6 vital signs - ANSWER- -Temperature
-Pulse
-Respirations
-Blood pressure
-Pulse oximetry
-Pain
Temperature - ANSWER- -Measurable heat of the body.
-97.6-99.5 F
-Can be measured in multiple ways- measurement type (oral, rectal, axillary, and temporal) will
be based on patient status.
-Rectal temperature is rarely used in adults- never if rectal/anal surgery, diarrhea, or tissue
trauma is present.
-***Increased temperature when infections are present (fever) is associated with a mild
increase in heart rate and blood pressure r/t increased metabolic demand in the body***
Things that affect temperature readings: - ANSWER- -Anything that increased metabolic
activity (running, fever, physical activity, smoking)
-Age: Older adults typically have a lower temperature than younger adults. Older adults are less
likely to have a high fever due to decreased immune response.
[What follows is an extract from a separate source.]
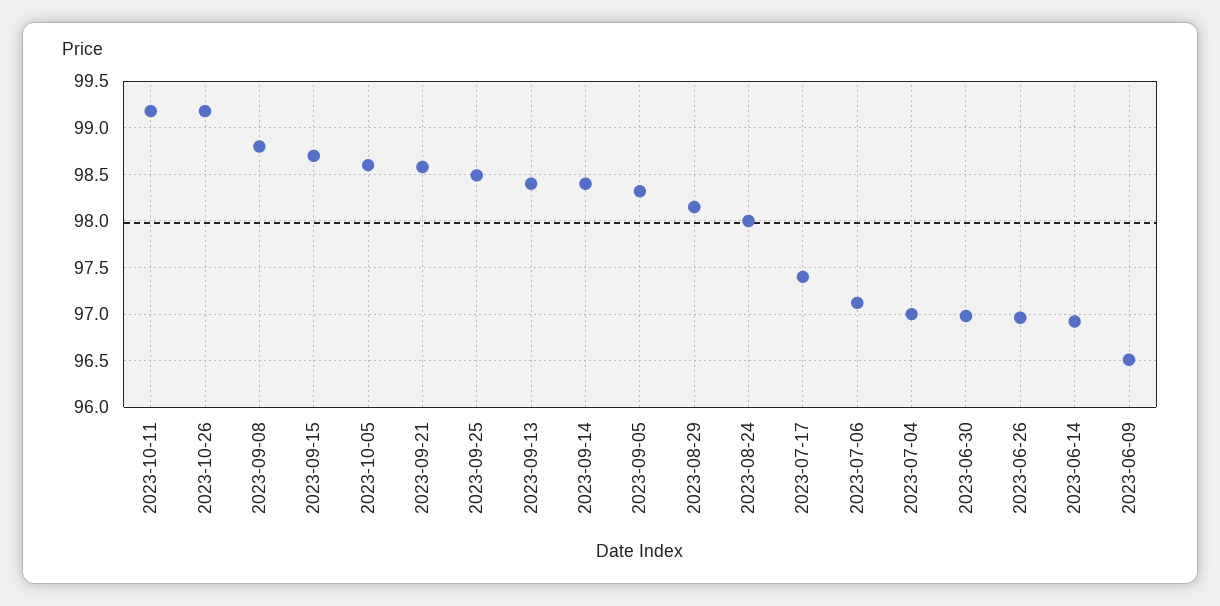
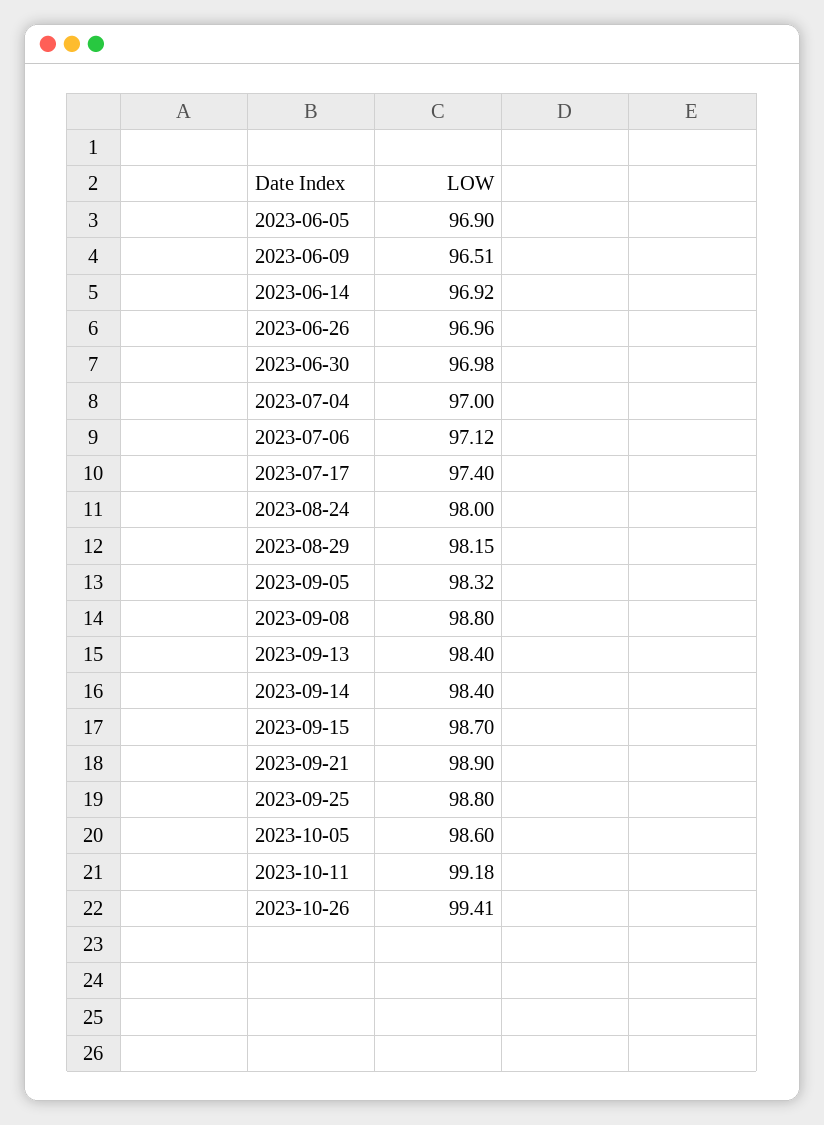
2023-10-26: 99.2 -> 99.41
2023-09-21: 98.6 -> 98.9
2023-09-25: 98.5 -> 98.8
2023-06-05: none -> 96.9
Older adults are more
susceptible/sensitive to environmental temperature changes.
-Can be the first signs of infection: this is a concerning and priority finding within the first 48
hours after a surgical or other invasive procedure!
, Pulse - ANSWER- -Palpable rhythmic expansion of the artery as a result of the heart pumping
number of heartbeats per minute.
-60-100 BPM
-Assessment includes rate, rhythm, and force (strength)
-If any regulatory is noted on the palpation, check apical pulse/radial pulse at the same time for
one full minute.
-Always assess symmetry; both sides at the same time EXCEPT carotid pulse (this will decrease
the blood flow to the brain!)
-If an area has a pulse (for example the dorsalis pedis) that means there is blood flow to that
area!
Factors that affect pulse rate: - ANSWER- -Age decreases with age.
-Increased with fever, activity, smoking.
-Medications can decrease or increase HR.
-HR decreases with hypovolemia/dehydration (low volume in the vascular system)
-HR increases with standing briefly to meet blood flow demand of the brain (needs to increase
because of gravity)
Where can you find/palpate a pulse? - ANSWER- -Temporal: head
-Carotid: neck (check first if pt is found unresponsive)
-Apical: chest
-Brachial: arm
-Radial: wrist
-Femoral: thigh/groin
-Popliteal: knee
-Posterior tibial: ankle
-Dorsalis pedis: foot (lateral to the extensor tendon on the great toe).
Respirations - ANSWER- -The act of breathing.